Choosing Between Two Sports

By: Colorado Coach
Add to Mixx!

My personal bias is with soccer, which trys to be a year-around sport to the exclusion of others. My qb, however, is a great hockey player, which has gotten my attention. Personally, I think kids should play whatever and however many sports they want to while in elementary school. I'd prefer to see sports limit their seasons in elementary school to reduce the conflicts for kids, but as long as there are adults fulfilling their fantasies through kids, that won't happen. Once kids get to middle school, sports start getting pretty serious (and the kids get pretty good). At that point I think the kids go full-out competitive if they want, and specialize accordingly.

As for hockey, I think an Aug - March season is b.s. I coach 8th grade competitive basketball as well as football. We go mid-Oct to March. Hockey is an Oct-March sport, and the overlap with football should be about a month. The adults involved with hockey need to recognize what they're doing to the kids that want a balanced childhood with balanced experiences.

I've always had players that played other sports (fall baseball, hockey, soccer). I've told parents that it's fine with me if the kids want to play two sports, but another kid who attends all the practices and games may likely play more than their son. Parents often don't understand the consequences of missing one football practice. We practice three nights a week - typically one on offense, one on defense, and one on special teams and review. If we put something new in on Monday and a player is not there, he may not be ready for the game on Saturday. It's not fair to the coaches or the other players to ask the coach to give the absent player special attention because he was at hockey practice. More importantly, what message are you sending the kid who attends every practice and works his butt off if you start his competitor who missed practices to play another sport. It's not a good message.

The big question I see, however, is what it does to the kid who plays both sports. Give the kid the support he needs to enjoy and succeed at what he wants to do. Racing him from one practice to the next, getting him special attention so he can catch up with the other kids after he missed practice, or not letting him relax and enjoy the pace and comraderie of the team, just isn't fair.

Time management and not taking on more than you can do well is important for most adults. I think it's beginning to apply to kids also.

It's great you've got talented kids interested in playing multiple sports. I wish the adults would create a system that at their age they didn't have such conflicts. Unfortunately, that's not the system we've created. While we all like the idea of our kids being multi-sport stars, I think you've got to look seriously at the consequences of trying to have your kids do too much. Your question on this board indicates you're doing that. Good luck.

* * *

▶ What you will do
A – Reproduce the passage of the sports post starting with "The big question" and going on through "just isn't fair.".
B – Turn the paragraph of the sports post that opens with "I've always had players" into a short bulleted list that keeps its main facts.

▶ Dataset
* * *

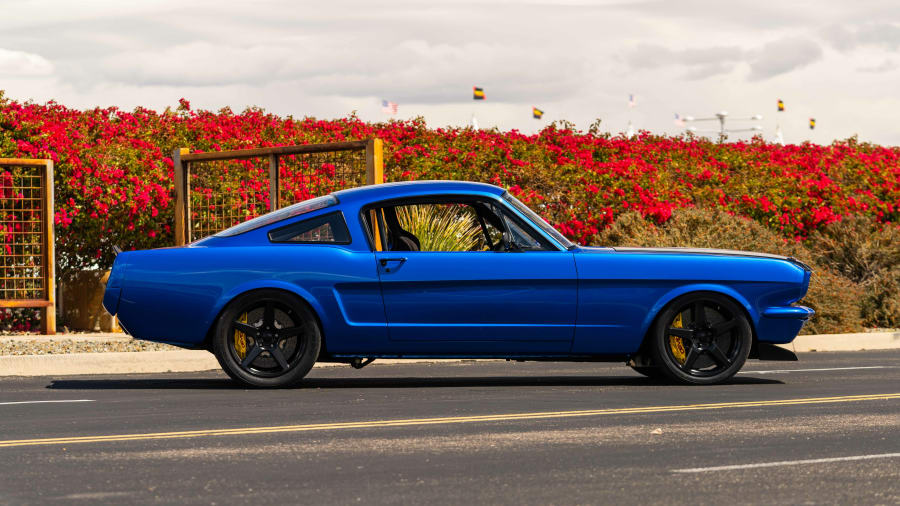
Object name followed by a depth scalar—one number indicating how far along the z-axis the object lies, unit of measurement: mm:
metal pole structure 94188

* * *

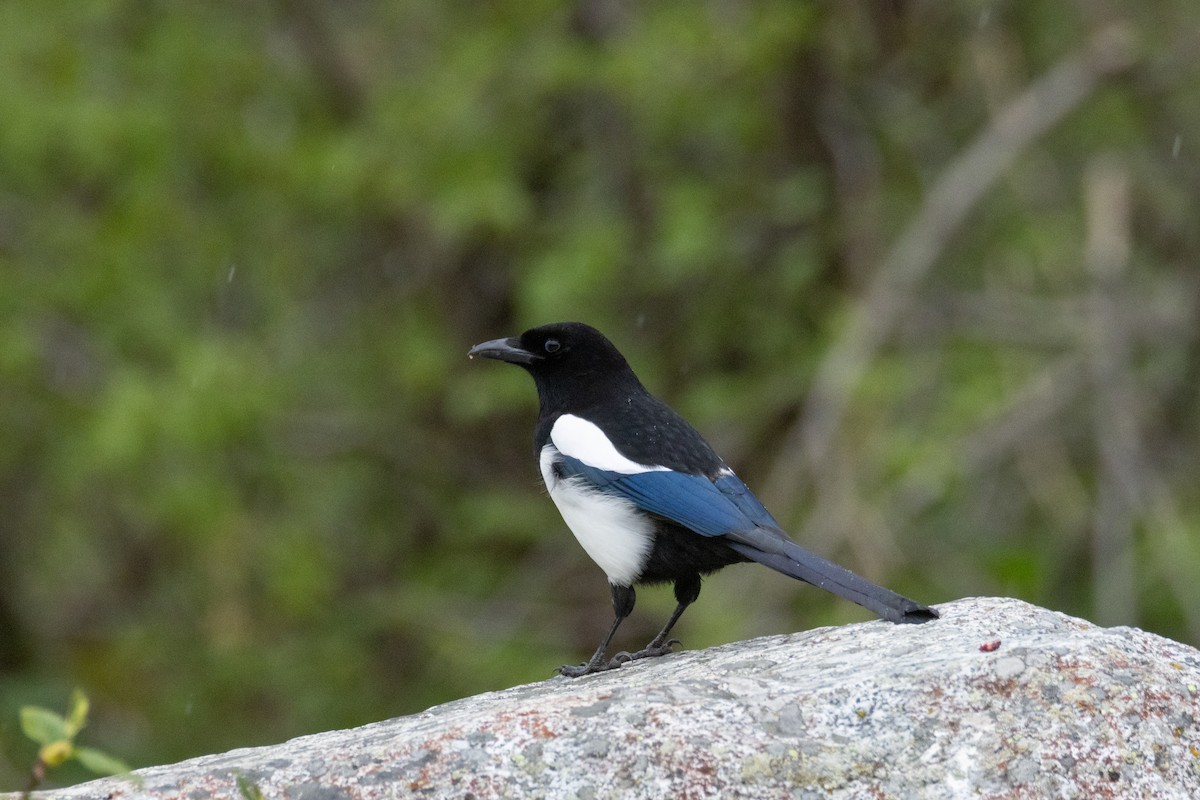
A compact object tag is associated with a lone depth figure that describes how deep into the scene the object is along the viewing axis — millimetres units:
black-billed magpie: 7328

* * *

▶ Response list
A –
The big question I see, however, is what it does to the kid who plays both sports. Give the kid the support he needs to enjoy and succeed at what he wants to do. Racing him from one practice to the next, getting him special attention so he can catch up with the other kids after he missed practice, or not letting him relax and enjoy the pace and comraderie of the team, just isn't fair.

B –
- The writer has always had players who also played other sports, such as fall baseball, hockey, and soccer.
- Parents hear that two sports are fine, but a kid who attends every practice and game may play more than their son.
- Parents often don't understand what missing even one football practice costs.
- The team practices three nights a week, typically one for offense, one for defense, and one for special teams and review.
- A player who misses something new put in on Monday may not be ready for Saturday's game.
- It is unfair to coaches and other players to ask for special attention for a player who was at hockey practice.
- Starting a player who missed practices for another sport over one who attends every practice and works hard sends a bad message.